» Goal of the exercise
The answer must consist of each line below that holds the word "سعادة", copied as it stands.

» Transcribed page contents
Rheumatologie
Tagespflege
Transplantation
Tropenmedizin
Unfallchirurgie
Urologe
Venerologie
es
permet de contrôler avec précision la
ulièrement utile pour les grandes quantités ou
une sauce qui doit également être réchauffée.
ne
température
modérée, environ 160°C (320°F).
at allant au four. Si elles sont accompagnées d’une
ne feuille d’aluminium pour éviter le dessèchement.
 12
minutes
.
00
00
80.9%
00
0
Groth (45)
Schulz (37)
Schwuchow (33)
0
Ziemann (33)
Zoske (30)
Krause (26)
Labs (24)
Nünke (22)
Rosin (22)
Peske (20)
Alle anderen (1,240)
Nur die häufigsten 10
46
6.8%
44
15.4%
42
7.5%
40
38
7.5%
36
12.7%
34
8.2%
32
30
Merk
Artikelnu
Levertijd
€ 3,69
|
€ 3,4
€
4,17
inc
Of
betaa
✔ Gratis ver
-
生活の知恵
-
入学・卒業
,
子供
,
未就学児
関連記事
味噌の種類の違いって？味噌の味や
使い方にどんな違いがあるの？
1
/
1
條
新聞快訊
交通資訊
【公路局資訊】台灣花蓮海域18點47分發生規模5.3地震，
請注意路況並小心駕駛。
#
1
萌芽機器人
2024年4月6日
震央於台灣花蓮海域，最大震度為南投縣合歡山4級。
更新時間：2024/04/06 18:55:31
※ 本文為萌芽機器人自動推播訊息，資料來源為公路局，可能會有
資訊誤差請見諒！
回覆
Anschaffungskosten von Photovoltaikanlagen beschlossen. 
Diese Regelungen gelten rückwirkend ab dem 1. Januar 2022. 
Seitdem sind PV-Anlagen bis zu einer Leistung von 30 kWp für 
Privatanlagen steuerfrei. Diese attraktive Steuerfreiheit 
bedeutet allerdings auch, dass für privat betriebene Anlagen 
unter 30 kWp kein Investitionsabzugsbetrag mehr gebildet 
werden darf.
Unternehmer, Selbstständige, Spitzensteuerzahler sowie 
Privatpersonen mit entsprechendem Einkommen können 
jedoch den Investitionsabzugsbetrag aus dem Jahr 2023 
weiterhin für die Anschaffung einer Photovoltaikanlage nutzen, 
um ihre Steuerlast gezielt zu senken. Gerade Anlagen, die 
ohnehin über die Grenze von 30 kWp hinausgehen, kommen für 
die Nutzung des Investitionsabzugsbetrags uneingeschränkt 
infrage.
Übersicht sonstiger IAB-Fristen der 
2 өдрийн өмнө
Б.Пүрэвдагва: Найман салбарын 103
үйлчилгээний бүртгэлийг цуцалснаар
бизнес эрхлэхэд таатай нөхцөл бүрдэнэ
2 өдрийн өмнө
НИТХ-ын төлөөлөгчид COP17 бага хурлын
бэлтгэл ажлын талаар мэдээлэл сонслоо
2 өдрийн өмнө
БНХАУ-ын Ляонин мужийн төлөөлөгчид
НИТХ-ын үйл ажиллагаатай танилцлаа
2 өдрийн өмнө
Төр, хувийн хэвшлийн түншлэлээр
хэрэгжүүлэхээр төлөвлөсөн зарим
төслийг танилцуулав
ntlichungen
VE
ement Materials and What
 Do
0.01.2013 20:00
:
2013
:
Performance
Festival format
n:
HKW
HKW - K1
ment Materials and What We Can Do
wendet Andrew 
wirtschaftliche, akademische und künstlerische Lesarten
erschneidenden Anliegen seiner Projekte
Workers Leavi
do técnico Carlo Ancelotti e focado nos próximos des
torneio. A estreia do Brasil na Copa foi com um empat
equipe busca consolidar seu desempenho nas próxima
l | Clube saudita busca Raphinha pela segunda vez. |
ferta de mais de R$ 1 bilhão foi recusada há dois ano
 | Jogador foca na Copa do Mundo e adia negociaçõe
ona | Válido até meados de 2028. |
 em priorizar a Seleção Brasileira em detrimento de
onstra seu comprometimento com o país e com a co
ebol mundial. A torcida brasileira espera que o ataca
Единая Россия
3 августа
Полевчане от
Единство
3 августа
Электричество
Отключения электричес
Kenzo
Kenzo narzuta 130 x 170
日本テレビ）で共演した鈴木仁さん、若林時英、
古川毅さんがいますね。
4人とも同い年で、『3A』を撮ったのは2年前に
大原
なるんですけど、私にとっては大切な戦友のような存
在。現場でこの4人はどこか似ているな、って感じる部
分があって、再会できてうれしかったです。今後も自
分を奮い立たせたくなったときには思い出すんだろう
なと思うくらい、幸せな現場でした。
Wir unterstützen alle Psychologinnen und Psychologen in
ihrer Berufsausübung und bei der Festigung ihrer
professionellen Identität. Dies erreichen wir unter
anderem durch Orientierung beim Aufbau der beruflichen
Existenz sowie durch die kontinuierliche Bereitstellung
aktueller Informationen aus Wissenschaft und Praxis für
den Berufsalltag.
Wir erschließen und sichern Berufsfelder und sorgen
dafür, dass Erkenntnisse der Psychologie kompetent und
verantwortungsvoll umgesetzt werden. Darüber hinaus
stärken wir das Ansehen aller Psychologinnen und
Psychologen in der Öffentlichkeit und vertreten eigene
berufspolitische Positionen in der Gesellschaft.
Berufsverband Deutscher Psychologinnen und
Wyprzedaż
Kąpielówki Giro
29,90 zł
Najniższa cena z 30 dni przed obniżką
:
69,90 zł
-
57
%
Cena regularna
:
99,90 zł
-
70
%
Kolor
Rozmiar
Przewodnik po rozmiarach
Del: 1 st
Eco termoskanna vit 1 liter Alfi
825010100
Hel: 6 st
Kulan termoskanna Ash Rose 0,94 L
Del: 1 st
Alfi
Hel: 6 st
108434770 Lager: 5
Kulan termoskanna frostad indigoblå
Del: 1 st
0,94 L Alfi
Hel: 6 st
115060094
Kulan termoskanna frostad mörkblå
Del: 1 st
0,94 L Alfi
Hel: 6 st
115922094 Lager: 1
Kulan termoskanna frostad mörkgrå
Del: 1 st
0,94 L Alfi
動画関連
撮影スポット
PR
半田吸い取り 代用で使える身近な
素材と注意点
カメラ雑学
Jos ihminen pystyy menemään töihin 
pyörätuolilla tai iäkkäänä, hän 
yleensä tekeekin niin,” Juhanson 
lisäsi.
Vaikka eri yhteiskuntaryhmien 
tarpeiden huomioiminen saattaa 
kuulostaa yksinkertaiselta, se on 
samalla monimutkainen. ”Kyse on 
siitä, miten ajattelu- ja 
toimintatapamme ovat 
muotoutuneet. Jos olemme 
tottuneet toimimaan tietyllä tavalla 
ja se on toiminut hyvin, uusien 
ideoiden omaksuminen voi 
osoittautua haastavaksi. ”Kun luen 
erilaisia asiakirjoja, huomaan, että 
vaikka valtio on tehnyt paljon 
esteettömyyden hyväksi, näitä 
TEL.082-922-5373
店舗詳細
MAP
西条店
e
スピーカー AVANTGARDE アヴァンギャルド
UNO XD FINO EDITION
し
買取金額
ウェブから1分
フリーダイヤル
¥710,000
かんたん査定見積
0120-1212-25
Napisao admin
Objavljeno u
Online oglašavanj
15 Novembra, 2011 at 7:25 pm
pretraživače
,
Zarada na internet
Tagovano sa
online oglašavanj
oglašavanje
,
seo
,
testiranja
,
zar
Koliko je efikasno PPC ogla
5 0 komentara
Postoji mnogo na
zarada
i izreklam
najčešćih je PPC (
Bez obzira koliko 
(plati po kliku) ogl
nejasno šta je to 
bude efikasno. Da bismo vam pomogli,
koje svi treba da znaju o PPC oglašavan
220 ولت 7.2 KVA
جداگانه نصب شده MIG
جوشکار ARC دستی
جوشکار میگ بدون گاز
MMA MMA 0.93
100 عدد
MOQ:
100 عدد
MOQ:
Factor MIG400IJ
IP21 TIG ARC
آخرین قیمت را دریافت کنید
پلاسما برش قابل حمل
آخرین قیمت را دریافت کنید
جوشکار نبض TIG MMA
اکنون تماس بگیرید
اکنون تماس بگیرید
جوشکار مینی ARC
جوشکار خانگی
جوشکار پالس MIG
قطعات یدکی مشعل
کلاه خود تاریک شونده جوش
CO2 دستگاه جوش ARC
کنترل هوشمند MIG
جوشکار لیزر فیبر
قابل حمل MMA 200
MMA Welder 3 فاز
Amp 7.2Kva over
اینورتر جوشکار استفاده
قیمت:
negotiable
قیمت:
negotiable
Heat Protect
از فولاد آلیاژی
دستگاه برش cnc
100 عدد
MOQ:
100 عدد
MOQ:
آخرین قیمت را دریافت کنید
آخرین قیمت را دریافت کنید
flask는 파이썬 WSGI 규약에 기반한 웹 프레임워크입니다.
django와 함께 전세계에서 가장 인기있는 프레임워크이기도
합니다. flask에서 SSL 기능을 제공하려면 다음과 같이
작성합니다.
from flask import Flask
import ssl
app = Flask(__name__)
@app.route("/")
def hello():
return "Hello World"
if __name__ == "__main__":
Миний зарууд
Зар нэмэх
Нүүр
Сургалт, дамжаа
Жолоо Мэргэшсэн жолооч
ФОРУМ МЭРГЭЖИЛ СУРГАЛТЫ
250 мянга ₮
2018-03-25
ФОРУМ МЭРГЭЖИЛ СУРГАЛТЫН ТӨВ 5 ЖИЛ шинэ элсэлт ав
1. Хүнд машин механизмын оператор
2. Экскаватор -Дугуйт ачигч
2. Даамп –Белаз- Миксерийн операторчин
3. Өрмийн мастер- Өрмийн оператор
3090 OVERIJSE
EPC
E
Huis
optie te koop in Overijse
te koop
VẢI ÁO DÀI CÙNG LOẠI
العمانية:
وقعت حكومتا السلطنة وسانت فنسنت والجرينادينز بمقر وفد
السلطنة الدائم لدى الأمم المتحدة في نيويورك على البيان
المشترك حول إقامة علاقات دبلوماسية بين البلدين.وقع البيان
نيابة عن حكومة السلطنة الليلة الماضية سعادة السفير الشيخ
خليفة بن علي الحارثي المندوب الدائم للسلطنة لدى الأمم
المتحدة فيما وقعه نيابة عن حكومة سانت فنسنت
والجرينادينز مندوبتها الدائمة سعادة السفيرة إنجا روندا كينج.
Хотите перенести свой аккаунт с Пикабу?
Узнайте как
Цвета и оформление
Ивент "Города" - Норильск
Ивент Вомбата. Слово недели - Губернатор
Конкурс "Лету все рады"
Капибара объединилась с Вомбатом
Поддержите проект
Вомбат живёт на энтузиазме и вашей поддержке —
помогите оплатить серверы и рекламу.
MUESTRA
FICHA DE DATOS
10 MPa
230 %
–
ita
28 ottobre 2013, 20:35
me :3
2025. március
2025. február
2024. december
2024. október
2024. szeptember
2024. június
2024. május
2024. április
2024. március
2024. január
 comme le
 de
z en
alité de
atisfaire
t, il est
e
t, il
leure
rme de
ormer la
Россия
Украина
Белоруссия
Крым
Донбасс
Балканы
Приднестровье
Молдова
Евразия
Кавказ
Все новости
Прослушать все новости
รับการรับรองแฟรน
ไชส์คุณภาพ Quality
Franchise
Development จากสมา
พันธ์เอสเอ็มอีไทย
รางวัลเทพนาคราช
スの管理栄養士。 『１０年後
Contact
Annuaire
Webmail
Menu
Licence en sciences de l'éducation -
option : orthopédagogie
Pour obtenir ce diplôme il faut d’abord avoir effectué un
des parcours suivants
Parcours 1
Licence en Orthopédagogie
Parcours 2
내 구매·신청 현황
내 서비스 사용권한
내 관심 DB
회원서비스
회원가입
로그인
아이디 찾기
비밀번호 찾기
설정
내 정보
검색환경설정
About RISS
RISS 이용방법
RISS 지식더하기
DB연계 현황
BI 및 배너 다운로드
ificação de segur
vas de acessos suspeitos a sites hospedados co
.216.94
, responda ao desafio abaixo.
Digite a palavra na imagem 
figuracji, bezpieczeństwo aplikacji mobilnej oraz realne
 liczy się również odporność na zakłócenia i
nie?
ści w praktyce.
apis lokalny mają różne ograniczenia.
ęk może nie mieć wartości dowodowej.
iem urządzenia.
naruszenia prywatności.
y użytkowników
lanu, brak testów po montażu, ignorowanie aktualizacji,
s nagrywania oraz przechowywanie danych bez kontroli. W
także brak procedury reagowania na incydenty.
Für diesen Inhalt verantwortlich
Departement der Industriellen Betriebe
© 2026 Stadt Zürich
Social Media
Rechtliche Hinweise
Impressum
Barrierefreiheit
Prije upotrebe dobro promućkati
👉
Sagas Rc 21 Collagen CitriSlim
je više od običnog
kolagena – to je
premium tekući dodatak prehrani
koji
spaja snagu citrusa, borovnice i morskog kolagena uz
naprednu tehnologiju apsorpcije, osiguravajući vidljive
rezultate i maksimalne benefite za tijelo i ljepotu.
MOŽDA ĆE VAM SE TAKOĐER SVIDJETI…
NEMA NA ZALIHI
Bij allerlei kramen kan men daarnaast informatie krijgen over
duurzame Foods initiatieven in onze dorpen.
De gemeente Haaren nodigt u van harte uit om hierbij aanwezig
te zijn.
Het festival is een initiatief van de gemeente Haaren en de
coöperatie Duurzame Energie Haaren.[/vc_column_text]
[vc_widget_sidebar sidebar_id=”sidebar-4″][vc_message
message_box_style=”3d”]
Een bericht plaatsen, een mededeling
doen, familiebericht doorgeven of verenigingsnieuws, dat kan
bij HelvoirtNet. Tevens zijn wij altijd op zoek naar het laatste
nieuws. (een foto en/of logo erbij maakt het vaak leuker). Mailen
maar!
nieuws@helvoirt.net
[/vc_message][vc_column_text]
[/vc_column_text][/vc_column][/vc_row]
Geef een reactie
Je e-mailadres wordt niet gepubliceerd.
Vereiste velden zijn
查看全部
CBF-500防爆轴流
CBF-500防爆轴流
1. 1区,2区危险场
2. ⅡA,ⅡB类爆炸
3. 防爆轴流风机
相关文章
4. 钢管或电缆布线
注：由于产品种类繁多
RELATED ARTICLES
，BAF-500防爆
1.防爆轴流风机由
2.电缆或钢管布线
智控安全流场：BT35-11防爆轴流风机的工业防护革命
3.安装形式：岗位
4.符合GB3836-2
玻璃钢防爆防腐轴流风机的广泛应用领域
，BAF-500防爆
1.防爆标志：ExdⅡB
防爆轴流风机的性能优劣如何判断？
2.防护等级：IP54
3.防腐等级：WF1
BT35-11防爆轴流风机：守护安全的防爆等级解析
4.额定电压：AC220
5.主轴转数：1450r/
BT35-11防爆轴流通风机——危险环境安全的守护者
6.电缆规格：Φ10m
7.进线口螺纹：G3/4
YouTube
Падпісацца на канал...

» Written response
نيابة عن حكومة السلطنة الليلة الماضية سعادة السفير الشيخ
والجرينادينز مندوبتها الدائمة سعادة السفيرة إنجا روندا كينج.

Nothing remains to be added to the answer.